• _Work instruction_
Would you return exactly the lines below from the line with "wrzesień 2013" through the line with "JELAJAHINDONESIA", both included, and nothing else, leaving out the pictures?

━━━ Data provided ━━━

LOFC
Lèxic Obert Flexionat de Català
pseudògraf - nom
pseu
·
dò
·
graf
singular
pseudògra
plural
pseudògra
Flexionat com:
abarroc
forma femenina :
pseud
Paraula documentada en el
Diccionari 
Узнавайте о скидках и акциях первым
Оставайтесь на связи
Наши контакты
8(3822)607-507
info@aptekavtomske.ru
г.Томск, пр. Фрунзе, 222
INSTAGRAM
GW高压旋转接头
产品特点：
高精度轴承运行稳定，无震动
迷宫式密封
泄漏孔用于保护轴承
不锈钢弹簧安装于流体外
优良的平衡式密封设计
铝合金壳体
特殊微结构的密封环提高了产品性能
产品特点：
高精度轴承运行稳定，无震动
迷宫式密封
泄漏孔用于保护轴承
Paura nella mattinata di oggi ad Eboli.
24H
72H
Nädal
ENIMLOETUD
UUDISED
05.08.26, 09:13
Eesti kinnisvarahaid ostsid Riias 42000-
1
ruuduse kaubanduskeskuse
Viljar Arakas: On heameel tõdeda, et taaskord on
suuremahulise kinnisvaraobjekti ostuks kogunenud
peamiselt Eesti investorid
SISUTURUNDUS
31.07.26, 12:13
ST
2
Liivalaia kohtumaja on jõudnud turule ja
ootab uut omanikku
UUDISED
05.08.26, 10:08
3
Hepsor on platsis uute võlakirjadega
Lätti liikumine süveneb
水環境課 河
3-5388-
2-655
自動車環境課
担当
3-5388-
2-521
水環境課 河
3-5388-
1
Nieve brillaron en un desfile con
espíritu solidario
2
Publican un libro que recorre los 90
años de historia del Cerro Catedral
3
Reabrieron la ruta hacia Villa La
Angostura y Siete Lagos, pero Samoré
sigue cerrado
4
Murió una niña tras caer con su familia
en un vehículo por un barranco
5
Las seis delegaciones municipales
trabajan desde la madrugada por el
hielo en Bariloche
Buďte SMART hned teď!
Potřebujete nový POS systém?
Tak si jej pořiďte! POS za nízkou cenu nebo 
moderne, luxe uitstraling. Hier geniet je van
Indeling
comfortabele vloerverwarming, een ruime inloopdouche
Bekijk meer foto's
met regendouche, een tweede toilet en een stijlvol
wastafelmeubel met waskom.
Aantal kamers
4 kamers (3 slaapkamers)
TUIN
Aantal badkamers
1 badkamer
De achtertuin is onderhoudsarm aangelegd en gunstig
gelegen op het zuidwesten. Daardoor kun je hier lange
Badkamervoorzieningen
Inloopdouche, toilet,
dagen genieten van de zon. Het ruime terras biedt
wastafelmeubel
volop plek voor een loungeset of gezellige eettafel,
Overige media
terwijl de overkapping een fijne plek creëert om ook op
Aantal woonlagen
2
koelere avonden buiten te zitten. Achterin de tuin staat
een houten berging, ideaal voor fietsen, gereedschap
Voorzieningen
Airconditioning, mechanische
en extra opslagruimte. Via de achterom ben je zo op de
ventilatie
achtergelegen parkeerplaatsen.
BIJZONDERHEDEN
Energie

━━━
━━━ Data provided ━━━

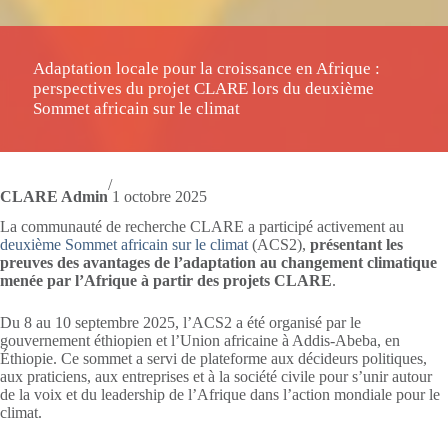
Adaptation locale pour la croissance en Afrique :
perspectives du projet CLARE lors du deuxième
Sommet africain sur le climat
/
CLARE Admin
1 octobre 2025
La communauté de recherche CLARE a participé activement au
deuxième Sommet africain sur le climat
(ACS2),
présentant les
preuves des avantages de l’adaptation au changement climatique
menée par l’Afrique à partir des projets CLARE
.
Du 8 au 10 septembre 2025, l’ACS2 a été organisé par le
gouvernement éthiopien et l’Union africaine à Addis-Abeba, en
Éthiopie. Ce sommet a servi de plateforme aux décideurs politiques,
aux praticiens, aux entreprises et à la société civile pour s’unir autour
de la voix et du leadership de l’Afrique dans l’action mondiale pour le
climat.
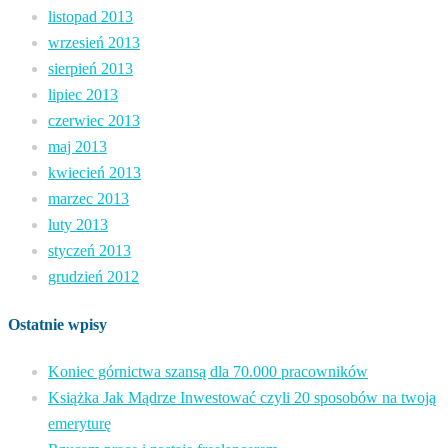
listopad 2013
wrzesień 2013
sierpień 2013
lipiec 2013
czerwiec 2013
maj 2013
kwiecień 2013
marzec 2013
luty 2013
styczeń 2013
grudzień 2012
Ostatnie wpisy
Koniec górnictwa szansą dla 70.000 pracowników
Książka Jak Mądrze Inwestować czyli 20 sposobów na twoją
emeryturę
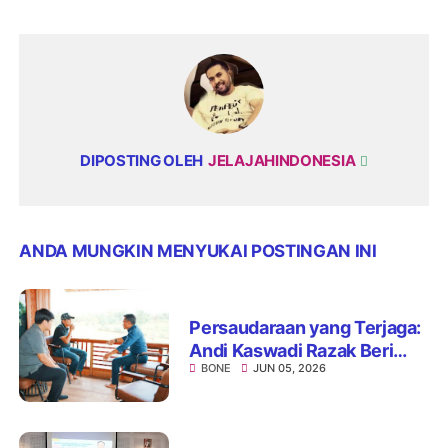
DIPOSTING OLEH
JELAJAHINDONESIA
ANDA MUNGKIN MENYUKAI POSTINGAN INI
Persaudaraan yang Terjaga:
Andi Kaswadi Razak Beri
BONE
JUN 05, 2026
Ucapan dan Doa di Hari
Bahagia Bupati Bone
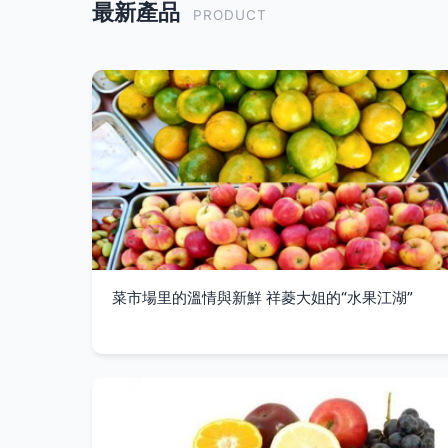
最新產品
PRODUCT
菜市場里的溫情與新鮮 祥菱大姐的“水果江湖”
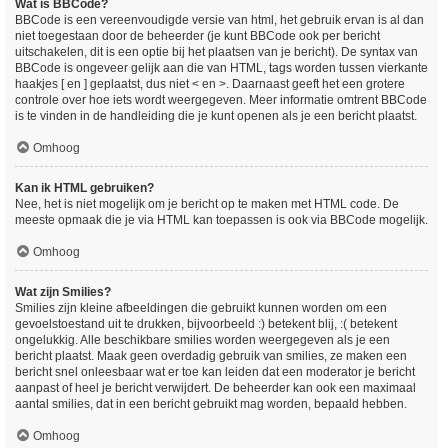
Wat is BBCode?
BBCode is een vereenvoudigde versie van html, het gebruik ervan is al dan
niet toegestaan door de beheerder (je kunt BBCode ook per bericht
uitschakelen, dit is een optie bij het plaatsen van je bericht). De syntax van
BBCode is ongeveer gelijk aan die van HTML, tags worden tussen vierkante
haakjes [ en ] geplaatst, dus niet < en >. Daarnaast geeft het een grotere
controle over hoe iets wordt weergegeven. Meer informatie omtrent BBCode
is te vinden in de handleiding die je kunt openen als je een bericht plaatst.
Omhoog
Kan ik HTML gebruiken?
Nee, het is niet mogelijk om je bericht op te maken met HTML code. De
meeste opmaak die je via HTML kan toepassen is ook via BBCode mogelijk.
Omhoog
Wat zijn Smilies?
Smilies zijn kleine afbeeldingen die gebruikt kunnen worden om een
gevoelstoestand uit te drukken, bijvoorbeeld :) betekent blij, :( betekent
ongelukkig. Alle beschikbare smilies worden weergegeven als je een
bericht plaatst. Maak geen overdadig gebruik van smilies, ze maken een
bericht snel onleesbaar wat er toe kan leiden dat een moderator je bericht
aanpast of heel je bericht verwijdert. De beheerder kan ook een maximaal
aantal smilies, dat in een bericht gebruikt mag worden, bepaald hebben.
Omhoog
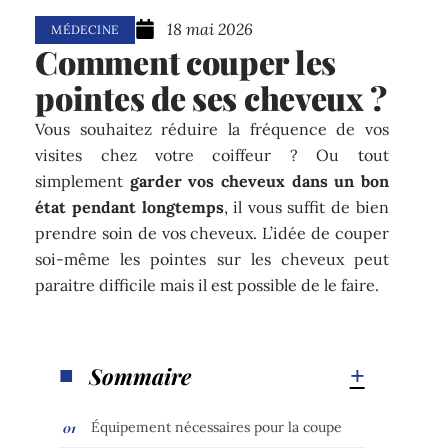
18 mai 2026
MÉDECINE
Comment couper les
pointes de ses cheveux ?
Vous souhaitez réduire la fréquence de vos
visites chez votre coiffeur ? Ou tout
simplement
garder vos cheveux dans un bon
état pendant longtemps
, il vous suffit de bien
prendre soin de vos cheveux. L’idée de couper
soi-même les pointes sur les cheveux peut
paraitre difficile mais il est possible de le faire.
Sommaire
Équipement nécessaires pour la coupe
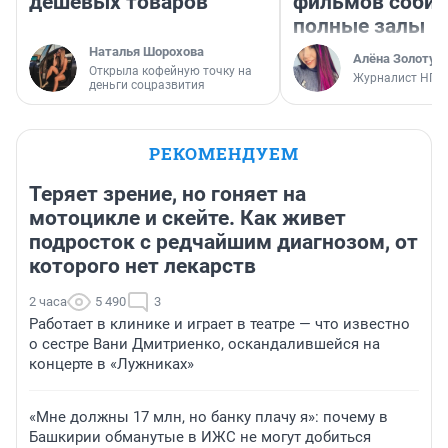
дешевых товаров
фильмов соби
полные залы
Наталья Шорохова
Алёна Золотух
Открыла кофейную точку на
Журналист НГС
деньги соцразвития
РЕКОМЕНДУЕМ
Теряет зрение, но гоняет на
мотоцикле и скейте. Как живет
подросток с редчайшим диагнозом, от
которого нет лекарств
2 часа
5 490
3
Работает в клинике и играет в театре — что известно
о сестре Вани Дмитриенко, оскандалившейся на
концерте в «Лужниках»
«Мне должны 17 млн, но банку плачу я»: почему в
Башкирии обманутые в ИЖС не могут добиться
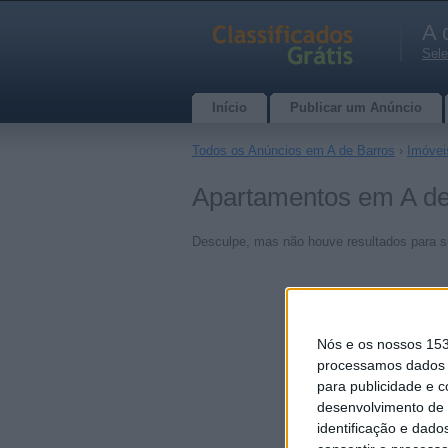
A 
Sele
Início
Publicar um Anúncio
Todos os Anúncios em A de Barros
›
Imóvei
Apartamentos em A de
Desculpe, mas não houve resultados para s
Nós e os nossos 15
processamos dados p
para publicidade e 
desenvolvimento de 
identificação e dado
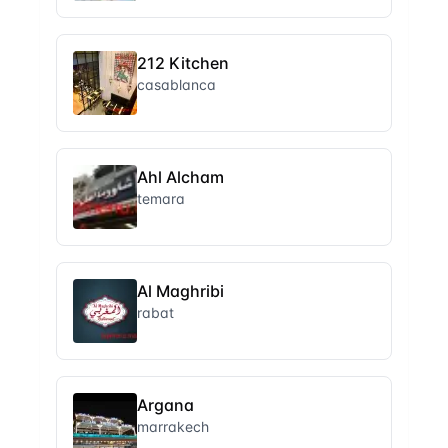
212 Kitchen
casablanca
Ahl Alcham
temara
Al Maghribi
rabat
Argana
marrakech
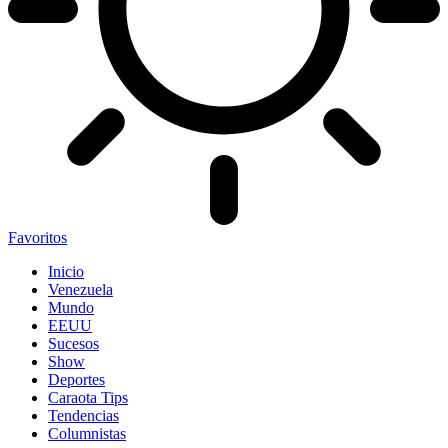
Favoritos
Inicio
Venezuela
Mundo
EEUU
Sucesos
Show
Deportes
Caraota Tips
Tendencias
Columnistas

━━━

• _Task output_
wrzesień 2013
sierpień 2013
lipiec 2013
czerwiec 2013
maj 2013
kwiecień 2013
marzec 2013
luty 2013
styczeń 2013
grudzień 2012
Ostatnie wpisy
Koniec górnictwa szansą dla 70.000 pracowników
Książka Jak Mądrze Inwestować czyli 20 sposobów na twoją
emeryturę
DIPOSTING OLEH
JELAJAHINDONESIA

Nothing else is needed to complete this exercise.